Bhargav Kansara, BS1, Luis R.. Pena, MD, FACG2, Shaffer R. S.. Mok, MD2, Mark Friedman, MD2, Anjuli K.. Luthra, MD2, Aamir Dam, MD2 1USF Morsani College of Medicine, Tampa, FL; 2Moffitt Cancer Center, Tampa, FL
Introduction: Neoadjuvant chemoradiotherapy followed by surgery has been adopted as the standard of care for locally advanced rectal cancer (LARC). More recently, a nonoperative “watch-and-wait” strategy (WW) has been proposed to focus on organ preservation and reduce morbidity. The single necessary requirement to be eligible for WW is complete clinical response (cCR) following neoadjuvant treatment. The ideal endoscopic finding to support cCR is a white flat scar and no ulcerations nor fibrin. The presence of ulcers or mucosal irregularities should be considered suspicious for an incomplete response. Endoscopic mucosal biopsies have a low negative predictive value and can mislead both patients and surgeons into a WW strategy.
Case Description/Methods: Our patient is a 52-year-old male who initially presented with abdominal pain, weight loss and diarrhea. Colonoscopy revealed an ulcerated mass in the distal rectum, and biopsies were consistent with a moderately differentiated invasive adenocarcinoma. The patient was staged T4N1M0 and underwent total neoadjuvant therapy (TNT). Post treatment rectal MRI revealed no discrete lesion or lymphadenopathy, and findings were compatible with complete radiologic response. After multidisciplinary discussion, a WW approach was pursued. Subsequent surveillance endoscopy revealed a distal rectal ulceration, although mucosal biopsies were negative for malignancy. Based on the suspicous findings, the option of a permanent colostomy was presented, although the patient declined surgery given the lack of a definitive diagnosis. Repeat interval endoscopy revealed persistent ulceration, although mucosal biopsies were again negative. Endoscopic ultrasound (EUS) was pursued and revealed localized wall thickening in the rectal wall involving the muscularis propria (Figure 1). Fine needle biopsy was performed, and final pathology was consistent with adenocarcinoma. Given these definitive findings, the patient accepted the option of surgery.

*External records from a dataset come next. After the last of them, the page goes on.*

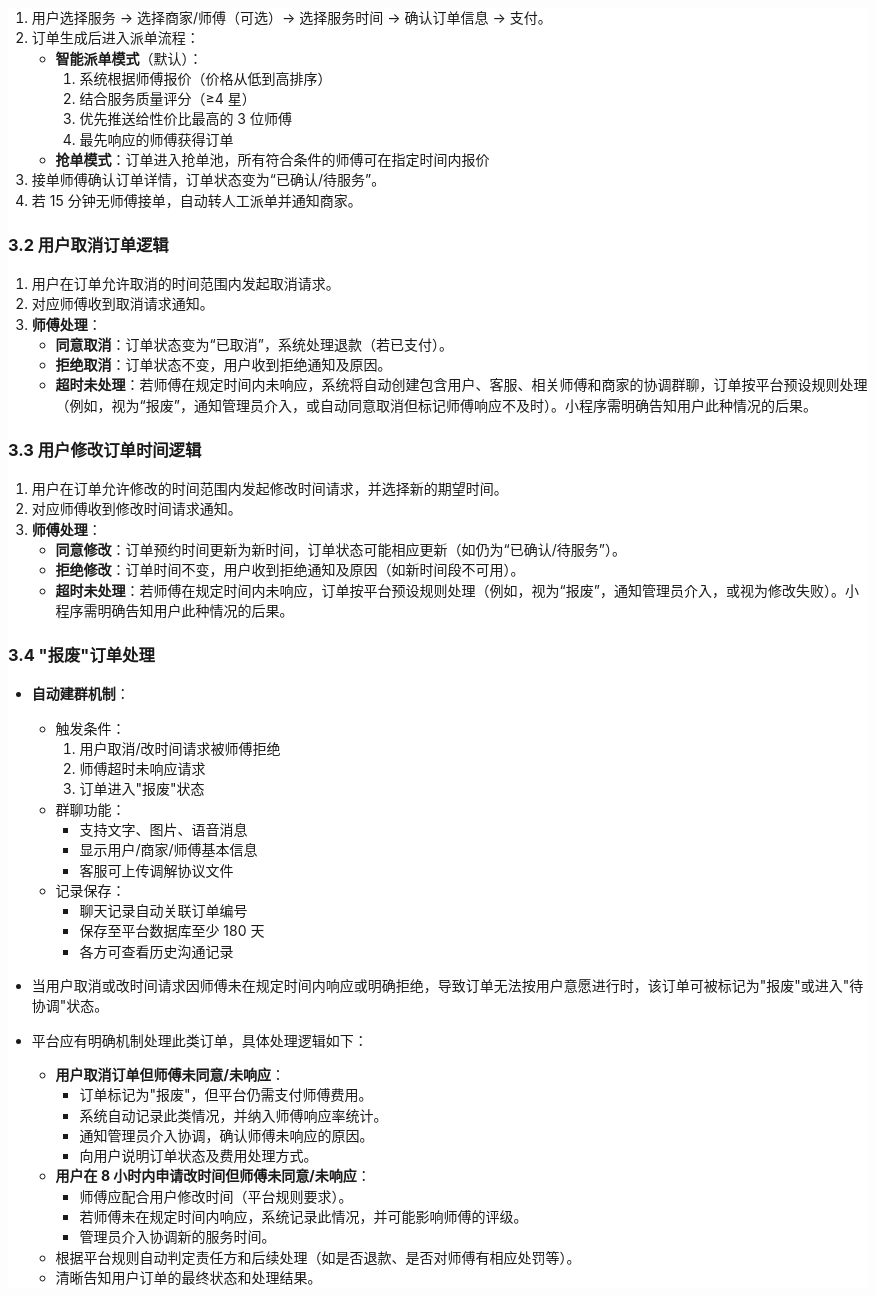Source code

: 1.  用户选择服务 -> 选择商家/师傅（可选）-> 选择服务时间 -> 确认订单信息 -> 支付。
2.  订单生成后进入派单流程：
    - **智能派单模式**（默认）：
      1. 系统根据师傅报价（价格从低到高排序）
      2. 结合服务质量评分（≥4 星）
      3. 优先推送给性价比最高的 3 位师傅
      4. 最先响应的师傅获得订单
    - **抢单模式**：订单进入抢单池，所有符合条件的师傅可在指定时间内报价
3.  接单师傅确认订单详情，订单状态变为“已确认/待服务”。
4.  若 15 分钟无师傅接单，自动转人工派单并通知商家。

### 3.2 用户取消订单逻辑

1.  用户在订单允许取消的时间范围内发起取消请求。
2.  对应师傅收到取消请求通知。
3.  **师傅处理**：
    - **同意取消**：订单状态变为“已取消”，系统处理退款（若已支付）。
    - **拒绝取消**：订单状态不变，用户收到拒绝通知及原因。
    - **超时未处理**：若师傅在规定时间内未响应，系统将自动创建包含用户、客服、相关师傅和商家的协调群聊，订单按平台预设规则处理（例如，视为“报废”，通知管理员介入，或自动同意取消但标记师傅响应不及时）。小程序需明确告知用户此种情况的后果。

### 3.3 用户修改订单时间逻辑

1.  用户在订单允许修改的时间范围内发起修改时间请求，并选择新的期望时间。
2.  对应师傅收到修改时间请求通知。
3.  **师傅处理**：
    - **同意修改**：订单预约时间更新为新时间，订单状态可能相应更新（如仍为“已确认/待服务”）。
    - **拒绝修改**：订单时间不变，用户收到拒绝通知及原因（如新时间段不可用）。
    - **超时未处理**：若师傅在规定时间内未响应，订单按平台预设规则处理（例如，视为“报废”，通知管理员介入，或视为修改失败）。小程序需明确告知用户此种情况的后果。

### 3.4 "报废"订单处理

- **自动建群机制**：

  - 触发条件：
    1. 用户取消/改时间请求被师傅拒绝
    2. 师傅超时未响应请求
    3. 订单进入"报废"状态
  - 群聊功能：
    - 支持文字、图片、语音消息
    - 显示用户/商家/师傅基本信息
    - 客服可上传调解协议文件
  - 记录保存：
    - 聊天记录自动关联订单编号
    - 保存至平台数据库至少 180 天
    - 各方可查看历史沟通记录

- 当用户取消或改时间请求因师傅未在规定时间内响应或明确拒绝，导致订单无法按用户意愿进行时，该订单可被标记为"报废"或进入"待协调"状态。
- 平台应有明确机制处理此类订单，具体处理逻辑如下：
  - **用户取消订单但师傅未同意/未响应**：
    - 订单标记为"报废"，但平台仍需支付师傅费用。
    - 系统自动记录此类情况，并纳入师傅响应率统计。
    - 通知管理员介入协调，确认师傅未响应的原因。
    - 向用户说明订单状态及费用处理方式。
  - **用户在 8 小时内申请改时间但师傅未同意/未响应**：
    - 师傅应配合用户修改时间（平台规则要求）。
    - 若师傅未在规定时间内响应，系统记录此情况，并可能影响师傅的评级。
    - 管理员介入协调新的服务时间。
  - 根据平台规则自动判定责任方和后续处理（如是否退款、是否对师傅有相应处罚等）。
  - 清晰告知用户订单的最终状态和处理结果。
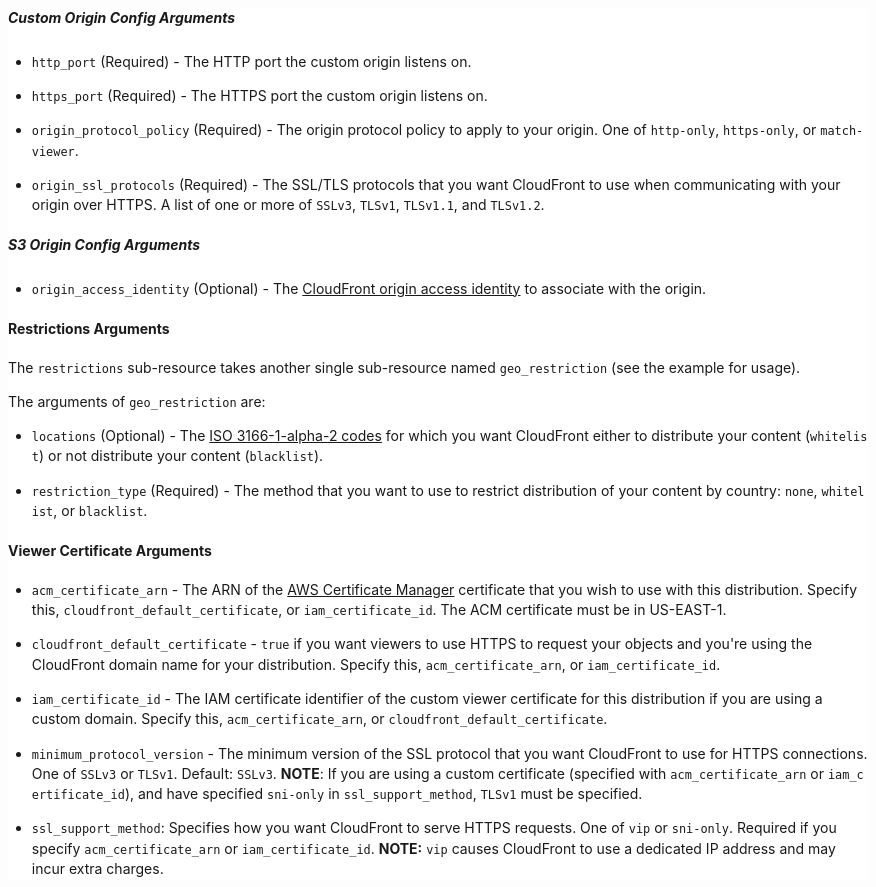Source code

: ##### Custom Origin Config Arguments

  * `http_port` (Required) - The HTTP port the custom origin listens on.

  * `https_port` (Required) - The HTTPS port the custom origin listens on.

  * `origin_protocol_policy` (Required) - The origin protocol policy to apply to
    your origin. One of `http-only`, `https-only`, or `match-viewer`.

  * `origin_ssl_protocols` (Required) - The SSL/TLS protocols that you want
    CloudFront to use when communicating with your origin over HTTPS. A list of
    one or more of `SSLv3`, `TLSv1`, `TLSv1.1`, and `TLSv1.2`.

##### S3 Origin Config Arguments

* `origin_access_identity` (Optional) - The [CloudFront origin access
  identity][5] to associate with the origin.

#### Restrictions Arguments

The `restrictions` sub-resource takes another single sub-resource named
`geo_restriction` (see the example for usage).

The arguments of `geo_restriction` are:

  * `locations` (Optional) - The [ISO 3166-1-alpha-2 codes][4] for which you
    want CloudFront either to distribute your content (`whitelist`) or not
    distribute your content (`blacklist`).

  * `restriction_type` (Required) - The method that you want to use to restrict
    distribution of your content by country: `none`, `whitelist`, or
    `blacklist`.

#### Viewer Certificate Arguments

  * `acm_certificate_arn` - The ARN of the [AWS Certificate Manager][6]
    certificate that you wish to use with this distribution. Specify this,
    `cloudfront_default_certificate`, or `iam_certificate_id`.  The ACM
    certificate must be in  US-EAST-1.

  * `cloudfront_default_certificate` - `true` if you want viewers to use HTTPS
    to request your objects and you're using the CloudFront domain name for your
    distribution. Specify this, `acm_certificate_arn`, or `iam_certificate_id`.

  * `iam_certificate_id` - The IAM certificate identifier of the custom viewer
    certificate for this distribution if you are using a custom domain. Specify
    this, `acm_certificate_arn`, or `cloudfront_default_certificate`.

  * `minimum_protocol_version` - The minimum version of the SSL protocol that
    you want CloudFront to use for HTTPS connections. One of `SSLv3` or `TLSv1`.
    Default: `SSLv3`. **NOTE**: If you are using a custom certificate (specified
    with `acm_certificate_arn` or `iam_certificate_id`), and have specified
    `sni-only` in `ssl_support_method`, `TLSv1` must be specified.

  * `ssl_support_method`: Specifies how you want CloudFront to serve HTTPS
    requests. One of `vip` or `sni-only`. Required if you specify
    `acm_certificate_arn` or `iam_certificate_id`. **NOTE:** `vip` causes
    CloudFront to use a dedicated IP address and may incur extra charges.


[1]: http://docs.aws.amazon.com/AmazonCloudFront/latest/DeveloperGuide/Introduction.html
[2]: http://docs.aws.amazon.com/AmazonCloudFront/latest/APIReference/CreateDistribution.html
[3]: http://docs.aws.amazon.com/AmazonCloudFront/latest/DeveloperGuide/private-content-restricting-access-to-s3.html
[4]: http://www.iso.org/iso/country_codes/iso_3166_code_lists/country_names_and_code_elements.htm
[5]: /docs/providers/aws/r/cloudfront_origin_access_identity.html
[6]: https://aws.amazon.com/certificate-manager/
[7]: http://docs.aws.amazon.com/Route53/latest/APIReference/CreateAliasRRSAPI.html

Discussion: The negative impact of rectal surgery on quality of life is well known. The WW strategy has become an accepted approach and can provide patients an alternative option for the treatment of LARC. Central to the WW strategy is the achievement of cCR based on clinical exam, flexible endoscopy and high-resolution MRI. In this case, the MRI and endoscopic findings were discordant, and EUS provided definitive evidence of residual disease. Although further studies are needed, EUS may serve as an adjunct in the WW protocol.
Figure: Figure 1: EUS of the rectal wall.
Disclosures:
Bhargav Kansara indicated no relevant financial relationships.
Luis Pena indicated no relevant financial relationships.
Mark Friedman indicated no relevant financial relationships.
Anjuli Luthra: Boston Scientific – Consultant.
Aamir Dam indicated no relevant financial relationships.
Bhargav Kansara, BS1, Luis R.. Pena, MD, FACG2, Shaffer R. S.. Mok, MD2, Mark Friedman, MD2, Anjuli K.. Luthra, MD2, Aamir Dam, MD2. P0878 - Is There a Role of EUS in the “Watch-and-Wait” Strategy for Locally Advanced Rectal Cancer, ACG 2023 Annual Scientific Meeting Abstracts. Vancouver, BC, Canada: American College of Gastroenterology.